Es gibt also keinen ausfallsicheren Mechanismus, um die im Ministerialkodex verankerte Verfassungskonvention durchzusetzen. Es könnte theoretisch durch ein Misstrauensvotum des Unterhauses durchgesetzt werden. Wahrscheinlicher ist jedoch ein Misstrauensvotum der konservativen Abgeordneten in geheimer Abstimmung. Minister können sich in normalen Zeiten auf eine solide Phalanx parlamentarischer Unterstützung verlassen; aber das sind vielleicht keine normalen Zeiten. Die Abgeordneten der schottischen Konservativen scheinen besonders gegen den Premierminister zu sein, und es scheint eine wachsende Kluft zwischen ihnen und den englischen Konservativen zu geben, eine Kluft, die genau die Union gefährden könnte, zu deren Verteidigung sich die Konservativen verpflichtet haben.

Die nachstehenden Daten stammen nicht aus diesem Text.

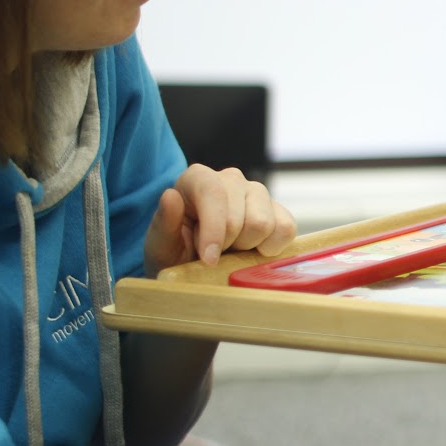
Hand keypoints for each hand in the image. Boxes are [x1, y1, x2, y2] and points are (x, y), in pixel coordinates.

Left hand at [143, 163, 296, 275]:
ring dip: (247, 247)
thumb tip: (170, 196)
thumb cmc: (173, 253)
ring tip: (230, 250)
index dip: (214, 230)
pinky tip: (251, 251)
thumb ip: (164, 224)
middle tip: (212, 253)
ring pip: (265, 224)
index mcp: (197, 179)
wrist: (192, 266)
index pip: (214, 194)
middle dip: (229, 245)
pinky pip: (286, 229)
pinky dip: (271, 248)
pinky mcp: (277, 210)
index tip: (208, 260)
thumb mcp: (159, 246)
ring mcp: (256, 192)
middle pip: (242, 216)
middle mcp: (230, 179)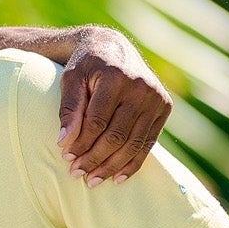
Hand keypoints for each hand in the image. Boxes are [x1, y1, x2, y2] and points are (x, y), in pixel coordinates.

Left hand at [58, 29, 172, 184]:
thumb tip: (64, 143)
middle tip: (76, 174)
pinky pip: (149, 142)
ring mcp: (156, 98)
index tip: (66, 158)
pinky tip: (117, 178)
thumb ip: (68, 108)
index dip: (81, 143)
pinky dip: (133, 162)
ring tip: (93, 180)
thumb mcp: (70, 79)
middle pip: (117, 135)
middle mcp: (141, 87)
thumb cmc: (85, 65)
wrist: (113, 47)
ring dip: (112, 166)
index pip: (97, 121)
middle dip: (95, 159)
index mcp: (116, 77)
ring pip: (133, 143)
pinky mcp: (164, 107)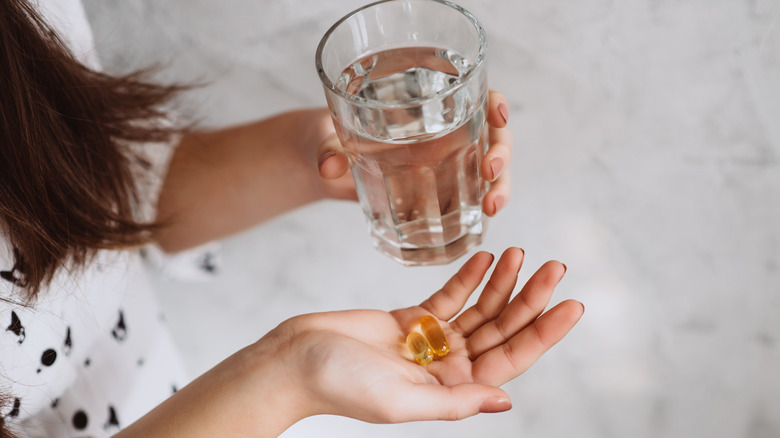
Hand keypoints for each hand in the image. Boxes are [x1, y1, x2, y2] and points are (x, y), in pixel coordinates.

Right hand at [274, 247, 581, 422]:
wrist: (293, 360)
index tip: (571, 305)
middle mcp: (447, 367)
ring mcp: (429, 341)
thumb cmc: (340, 386)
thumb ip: (454, 401)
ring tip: (522, 253)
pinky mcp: (409, 319)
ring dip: (502, 282)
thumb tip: (505, 401)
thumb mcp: (402, 401)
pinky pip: (448, 295)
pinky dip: (468, 276)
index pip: (510, 359)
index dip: (543, 332)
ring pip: (479, 309)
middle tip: (555, 266)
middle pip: (501, 329)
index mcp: (451, 391)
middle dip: (530, 299)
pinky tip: (487, 257)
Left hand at [309, 90, 512, 215]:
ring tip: (490, 208)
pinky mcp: (435, 193)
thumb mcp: (324, 136)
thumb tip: (329, 166)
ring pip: (489, 170)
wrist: (320, 161)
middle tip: (490, 173)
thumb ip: (327, 147)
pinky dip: (477, 214)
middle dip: (501, 153)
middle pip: (492, 135)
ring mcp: (444, 163)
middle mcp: (443, 132)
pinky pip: (467, 201)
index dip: (494, 103)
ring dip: (499, 188)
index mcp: (424, 104)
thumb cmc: (325, 134)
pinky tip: (478, 229)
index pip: (474, 94)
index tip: (497, 116)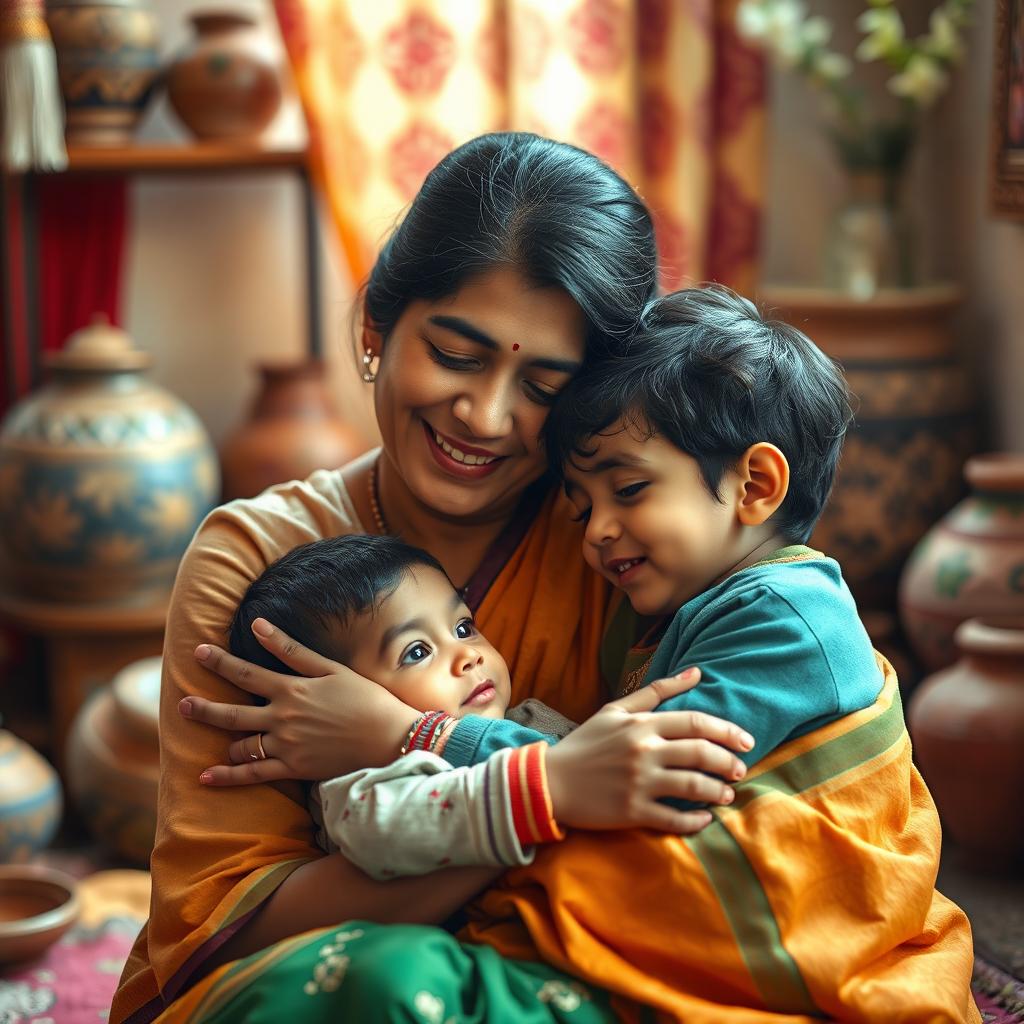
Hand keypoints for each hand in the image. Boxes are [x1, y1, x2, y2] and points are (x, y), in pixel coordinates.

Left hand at [180, 618, 418, 784]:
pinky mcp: (294, 769)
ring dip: (223, 742)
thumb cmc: (366, 698)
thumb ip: (292, 650)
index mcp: (292, 690)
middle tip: (182, 704)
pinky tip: (206, 777)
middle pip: (233, 713)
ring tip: (209, 739)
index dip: (220, 662)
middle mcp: (283, 718)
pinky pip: (254, 775)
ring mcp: (286, 746)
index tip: (199, 652)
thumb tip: (259, 625)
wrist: (390, 737)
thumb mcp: (331, 669)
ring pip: (241, 745)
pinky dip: (228, 777)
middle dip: (204, 708)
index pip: (246, 673)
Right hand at [545, 668, 753, 834]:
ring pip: (693, 787)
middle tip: (741, 769)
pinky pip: (674, 819)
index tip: (747, 741)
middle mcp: (643, 751)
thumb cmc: (586, 743)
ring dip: (718, 791)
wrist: (551, 781)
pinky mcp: (632, 811)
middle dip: (729, 762)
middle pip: (701, 753)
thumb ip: (657, 691)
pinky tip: (705, 820)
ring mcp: (638, 782)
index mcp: (641, 724)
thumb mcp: (616, 709)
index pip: (695, 723)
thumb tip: (696, 672)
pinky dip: (695, 821)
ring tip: (727, 794)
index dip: (727, 731)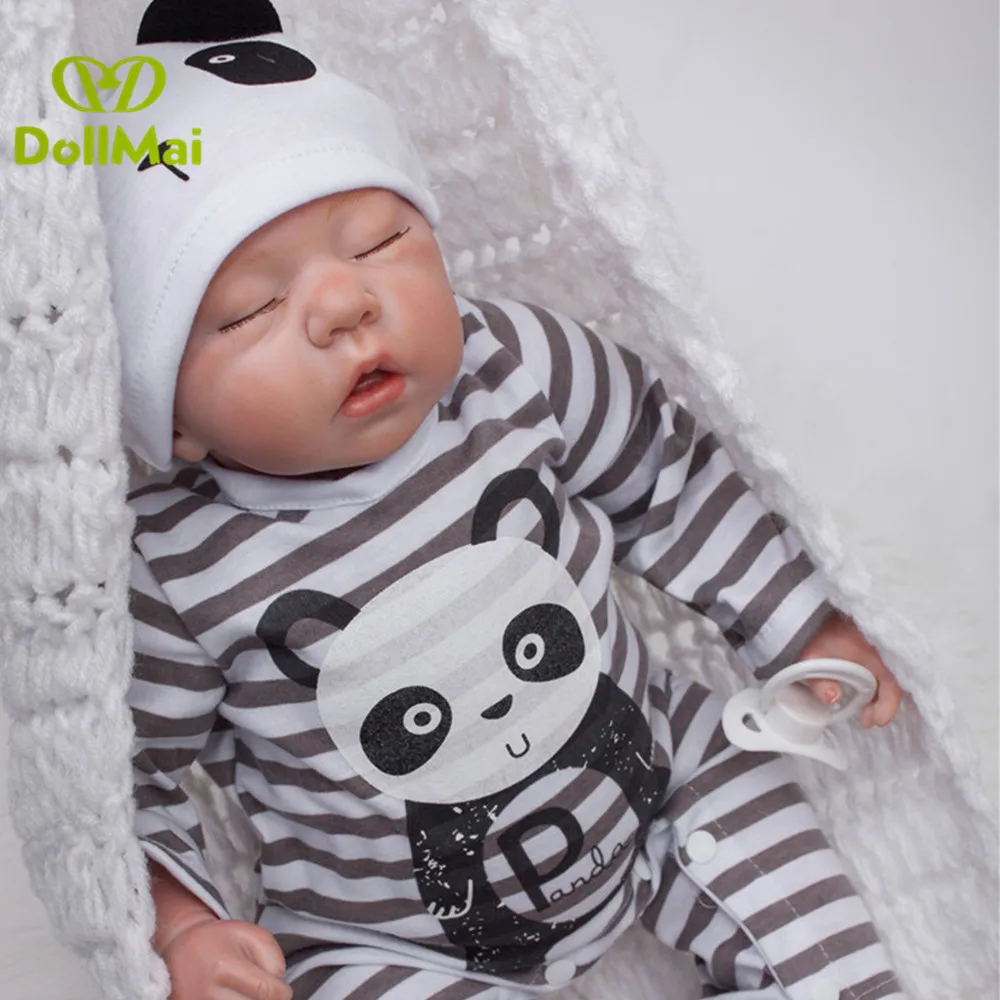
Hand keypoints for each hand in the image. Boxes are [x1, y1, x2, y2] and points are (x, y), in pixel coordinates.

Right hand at [160, 917, 292, 999]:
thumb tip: (278, 981)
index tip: (284, 991)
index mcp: (224, 967)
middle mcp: (208, 993)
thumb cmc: (218, 940)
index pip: (264, 991)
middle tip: (264, 991)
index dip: (281, 993)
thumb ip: (272, 955)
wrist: (179, 949)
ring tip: (248, 992)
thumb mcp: (250, 933)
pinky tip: (238, 997)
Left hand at [799, 611, 903, 726]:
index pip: (893, 683)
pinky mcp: (877, 642)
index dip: (887, 706)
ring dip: (881, 695)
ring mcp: (882, 643)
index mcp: (873, 651)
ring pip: (892, 674)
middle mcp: (884, 647)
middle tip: (865, 719)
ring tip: (864, 711)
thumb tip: (833, 698)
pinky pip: (887, 666)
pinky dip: (879, 683)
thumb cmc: (813, 633)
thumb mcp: (810, 658)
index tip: (873, 721)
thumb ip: (819, 681)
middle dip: (883, 704)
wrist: (810, 608)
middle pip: (895, 681)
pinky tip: (865, 693)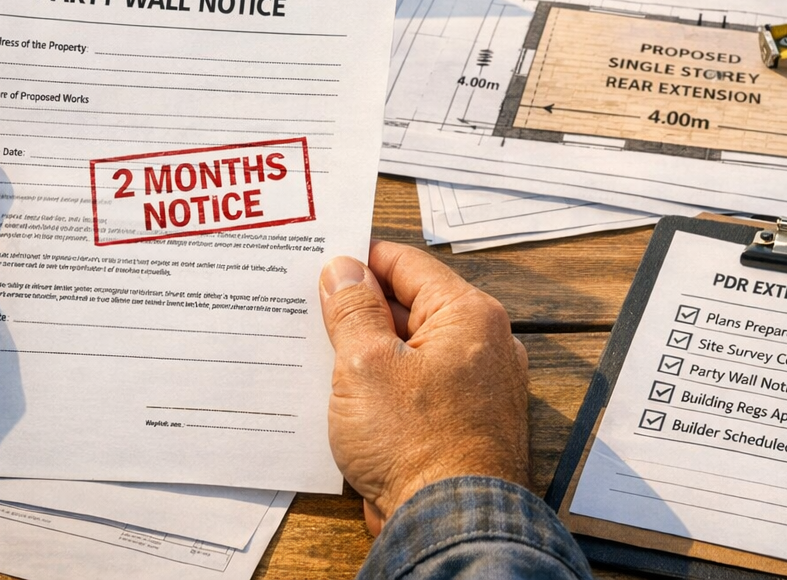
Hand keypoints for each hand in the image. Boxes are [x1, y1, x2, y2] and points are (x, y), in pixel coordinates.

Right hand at [320, 241, 529, 534]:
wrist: (450, 526)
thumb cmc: (420, 446)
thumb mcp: (366, 365)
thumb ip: (353, 311)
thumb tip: (344, 270)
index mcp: (468, 315)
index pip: (406, 264)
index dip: (359, 260)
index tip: (319, 262)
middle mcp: (480, 345)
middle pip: (407, 307)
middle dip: (357, 310)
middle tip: (307, 309)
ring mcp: (472, 386)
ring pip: (407, 351)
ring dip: (365, 353)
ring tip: (316, 354)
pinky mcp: (458, 422)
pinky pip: (414, 389)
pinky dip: (381, 388)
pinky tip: (343, 397)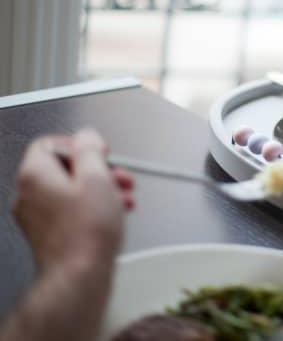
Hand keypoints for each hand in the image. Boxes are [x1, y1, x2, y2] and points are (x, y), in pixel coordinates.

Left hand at [13, 129, 133, 276]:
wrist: (80, 276)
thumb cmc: (87, 231)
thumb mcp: (97, 177)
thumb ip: (90, 150)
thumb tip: (86, 136)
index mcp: (35, 174)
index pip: (50, 143)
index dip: (80, 144)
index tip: (100, 152)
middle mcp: (29, 194)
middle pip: (63, 167)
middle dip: (97, 169)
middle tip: (118, 176)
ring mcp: (36, 216)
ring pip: (70, 190)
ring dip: (100, 189)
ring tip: (122, 197)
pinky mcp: (48, 234)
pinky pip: (70, 209)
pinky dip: (92, 207)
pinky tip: (113, 213)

Aber konstitutionelle Konventionen hängen in letzter Instanz vom öffentlichen Empfinden ab. Die Wähler könnten zu dem Schluss kommen, dass die Parteien keine wirkliche Bedeutung haben; oder sie empfinden tiefe und langanhaltende Wut auf die Machthaber, die gegen Regeln verstoßen haben, die sie selbst aufgestellt haben und die die Öffentlichkeit beachtet hat, oft auf Kosten von großem Stress und Angst. In diesem Fall werden sie den konservativen Abgeordneten sagen, dass Boris Johnson gehen muss.

Nicht Sue Gray oder gar konservative Abgeordnete werden über das Schicksal des Premierministers entscheiden, sondern wir, das Volk.